The GDPR allows for more options for these data transfers to third countries. In some cases, proper and vetted data transfer agreements or binding corporate rules can serve as adequate safeguards. BCRs are currently rare in the business world, but we expect increased reliance on those amid increased uncertainty in the state of the EU – U.S. Privacy Shield. There really is no reason to violate the requirements of the GDPR here, since there are more mechanisms than under the Data Protection Directive for such data transfers.
Sometimes, no mechanisms at all will be required if the parent company is in a country deemed adequate by the European Commission. There is only a handful of countries on the list, though.
8. Prepare for Breaches
Reporting of breaches is mandatory under the GDPR. Make sure to enact all the appropriate technical and administrative security measures that reduce the risk of data breaches, and absolve you of responsibility should the breaches occur.
You must notify the users and the supervisory authorities within 72 hours, but preferably sooner. Reporting is not required only if it is so minor that there is virtually no risk to the individuals whose data had been lost.
Non-EU companies should make sure that their EU subsidiaries understand the need for a swift response and coordination with the authorities. Note that such reporting has not been mandatory in most EU countries, so the workers in those subsidiaries might not be aware of the requirement.
9. Appoint an EU Representative
Companies that have to abide by the GDPR must appoint an official representative within the EU. The representative serves as the point of contact between your non-EU company and the European supervisory authorities.

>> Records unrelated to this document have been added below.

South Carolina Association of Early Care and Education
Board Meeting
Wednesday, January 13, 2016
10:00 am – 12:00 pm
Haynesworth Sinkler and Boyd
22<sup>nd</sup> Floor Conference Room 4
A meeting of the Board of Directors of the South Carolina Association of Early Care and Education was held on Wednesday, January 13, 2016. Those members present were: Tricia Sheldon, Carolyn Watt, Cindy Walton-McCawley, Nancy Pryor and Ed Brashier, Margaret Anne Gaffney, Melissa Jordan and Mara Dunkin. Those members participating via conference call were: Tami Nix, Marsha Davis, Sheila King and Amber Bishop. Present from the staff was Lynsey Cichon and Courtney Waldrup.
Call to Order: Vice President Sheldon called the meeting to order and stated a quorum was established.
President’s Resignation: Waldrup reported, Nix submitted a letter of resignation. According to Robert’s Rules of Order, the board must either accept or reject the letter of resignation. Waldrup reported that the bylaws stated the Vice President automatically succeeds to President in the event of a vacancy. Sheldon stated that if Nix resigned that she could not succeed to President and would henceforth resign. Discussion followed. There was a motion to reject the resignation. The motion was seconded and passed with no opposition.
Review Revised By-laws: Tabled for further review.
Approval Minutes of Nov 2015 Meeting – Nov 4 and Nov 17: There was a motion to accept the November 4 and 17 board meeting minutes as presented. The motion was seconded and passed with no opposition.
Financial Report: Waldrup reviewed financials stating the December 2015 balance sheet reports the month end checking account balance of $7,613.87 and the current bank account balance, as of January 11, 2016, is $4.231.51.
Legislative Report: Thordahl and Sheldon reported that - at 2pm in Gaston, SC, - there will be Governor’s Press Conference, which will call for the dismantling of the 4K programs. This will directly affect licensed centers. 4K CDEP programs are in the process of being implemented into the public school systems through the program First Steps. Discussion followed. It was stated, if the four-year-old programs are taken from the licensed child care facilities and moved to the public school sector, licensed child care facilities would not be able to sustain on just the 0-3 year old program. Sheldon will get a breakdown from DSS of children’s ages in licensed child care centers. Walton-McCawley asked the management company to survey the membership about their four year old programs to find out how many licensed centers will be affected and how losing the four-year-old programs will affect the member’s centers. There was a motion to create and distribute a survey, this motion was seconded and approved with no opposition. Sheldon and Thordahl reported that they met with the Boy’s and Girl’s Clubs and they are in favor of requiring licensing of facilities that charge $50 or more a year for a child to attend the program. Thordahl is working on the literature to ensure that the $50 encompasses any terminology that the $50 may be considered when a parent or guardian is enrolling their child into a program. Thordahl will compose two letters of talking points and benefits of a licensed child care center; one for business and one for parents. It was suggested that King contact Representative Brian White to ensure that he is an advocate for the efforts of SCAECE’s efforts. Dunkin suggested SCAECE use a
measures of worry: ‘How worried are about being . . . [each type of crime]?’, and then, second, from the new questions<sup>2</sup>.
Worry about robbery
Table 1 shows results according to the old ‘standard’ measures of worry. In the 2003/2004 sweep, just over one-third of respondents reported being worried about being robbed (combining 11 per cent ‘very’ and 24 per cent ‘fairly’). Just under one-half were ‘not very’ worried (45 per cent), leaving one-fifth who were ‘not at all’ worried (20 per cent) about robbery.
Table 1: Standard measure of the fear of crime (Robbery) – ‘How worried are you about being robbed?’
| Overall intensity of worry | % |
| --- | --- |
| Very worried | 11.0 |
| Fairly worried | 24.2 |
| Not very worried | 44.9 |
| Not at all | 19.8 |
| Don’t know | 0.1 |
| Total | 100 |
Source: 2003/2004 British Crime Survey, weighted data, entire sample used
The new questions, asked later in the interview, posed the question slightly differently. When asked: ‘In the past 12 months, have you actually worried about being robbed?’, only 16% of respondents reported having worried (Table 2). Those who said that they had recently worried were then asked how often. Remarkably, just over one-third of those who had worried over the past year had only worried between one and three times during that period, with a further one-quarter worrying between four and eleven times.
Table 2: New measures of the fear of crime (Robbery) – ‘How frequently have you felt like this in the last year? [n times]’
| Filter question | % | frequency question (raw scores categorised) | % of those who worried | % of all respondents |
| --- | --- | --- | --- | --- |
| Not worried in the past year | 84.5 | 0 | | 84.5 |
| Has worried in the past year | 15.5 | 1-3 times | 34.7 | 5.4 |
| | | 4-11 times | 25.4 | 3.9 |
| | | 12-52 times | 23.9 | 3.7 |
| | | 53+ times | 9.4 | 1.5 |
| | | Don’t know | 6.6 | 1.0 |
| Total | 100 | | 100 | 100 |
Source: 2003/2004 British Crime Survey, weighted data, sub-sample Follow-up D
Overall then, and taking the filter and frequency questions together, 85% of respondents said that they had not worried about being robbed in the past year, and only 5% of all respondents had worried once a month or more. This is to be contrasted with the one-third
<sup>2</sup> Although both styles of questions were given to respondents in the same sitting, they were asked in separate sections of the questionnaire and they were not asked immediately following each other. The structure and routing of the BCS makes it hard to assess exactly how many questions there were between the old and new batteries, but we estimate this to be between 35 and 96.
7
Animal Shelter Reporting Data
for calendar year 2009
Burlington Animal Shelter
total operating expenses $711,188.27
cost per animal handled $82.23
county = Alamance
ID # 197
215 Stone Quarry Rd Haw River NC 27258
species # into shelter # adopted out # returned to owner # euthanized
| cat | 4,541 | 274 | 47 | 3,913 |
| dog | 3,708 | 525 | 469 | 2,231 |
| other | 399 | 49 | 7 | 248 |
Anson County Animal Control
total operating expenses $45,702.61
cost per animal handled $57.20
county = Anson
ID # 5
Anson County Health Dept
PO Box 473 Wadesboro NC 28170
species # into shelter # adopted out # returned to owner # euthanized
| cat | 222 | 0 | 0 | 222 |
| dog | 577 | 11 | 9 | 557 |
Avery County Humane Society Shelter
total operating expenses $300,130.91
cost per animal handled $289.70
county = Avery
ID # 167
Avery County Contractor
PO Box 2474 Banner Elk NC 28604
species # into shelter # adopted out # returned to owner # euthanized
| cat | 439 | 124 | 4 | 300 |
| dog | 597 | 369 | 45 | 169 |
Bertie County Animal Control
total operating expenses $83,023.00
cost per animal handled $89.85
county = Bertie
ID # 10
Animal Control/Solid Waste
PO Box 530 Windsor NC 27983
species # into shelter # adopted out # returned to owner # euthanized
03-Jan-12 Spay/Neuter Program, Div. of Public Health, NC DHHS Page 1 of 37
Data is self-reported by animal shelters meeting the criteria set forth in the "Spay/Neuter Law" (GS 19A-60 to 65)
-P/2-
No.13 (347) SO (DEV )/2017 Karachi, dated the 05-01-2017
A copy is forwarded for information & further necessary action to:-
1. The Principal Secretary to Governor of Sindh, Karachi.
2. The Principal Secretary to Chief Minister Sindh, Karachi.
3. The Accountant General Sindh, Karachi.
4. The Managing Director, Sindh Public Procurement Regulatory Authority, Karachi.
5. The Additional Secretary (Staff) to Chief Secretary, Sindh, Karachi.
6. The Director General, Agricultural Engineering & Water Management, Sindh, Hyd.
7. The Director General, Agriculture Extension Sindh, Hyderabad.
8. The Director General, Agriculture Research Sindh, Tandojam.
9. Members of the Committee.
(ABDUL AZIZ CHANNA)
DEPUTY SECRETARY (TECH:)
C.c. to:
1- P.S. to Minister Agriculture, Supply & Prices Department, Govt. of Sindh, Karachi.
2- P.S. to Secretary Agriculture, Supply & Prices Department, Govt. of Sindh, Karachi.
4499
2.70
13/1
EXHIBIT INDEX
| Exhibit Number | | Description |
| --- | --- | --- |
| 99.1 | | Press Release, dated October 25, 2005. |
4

The representative also handles user queries and complaints. EU users will be able to exercise their privacy rights through this representative. Technically there is no requirement to situate your representative in a particular EU country, but our suggestion is to appoint one in the country where you are doing most of your economic activities.
The representative operates under your directions, but they need not be passive figureheads, as we expect them to end up most of the time. Instead, a good representative will be able to provide advice to their offshore headquarters and actively cooperate with ensuring GDPR compliance.
Ensuring compliance will be a difficult job, and handling all this data will require significant investments. However, it will certainly be worth it in the end, since the fines are simply too high to safely ignore.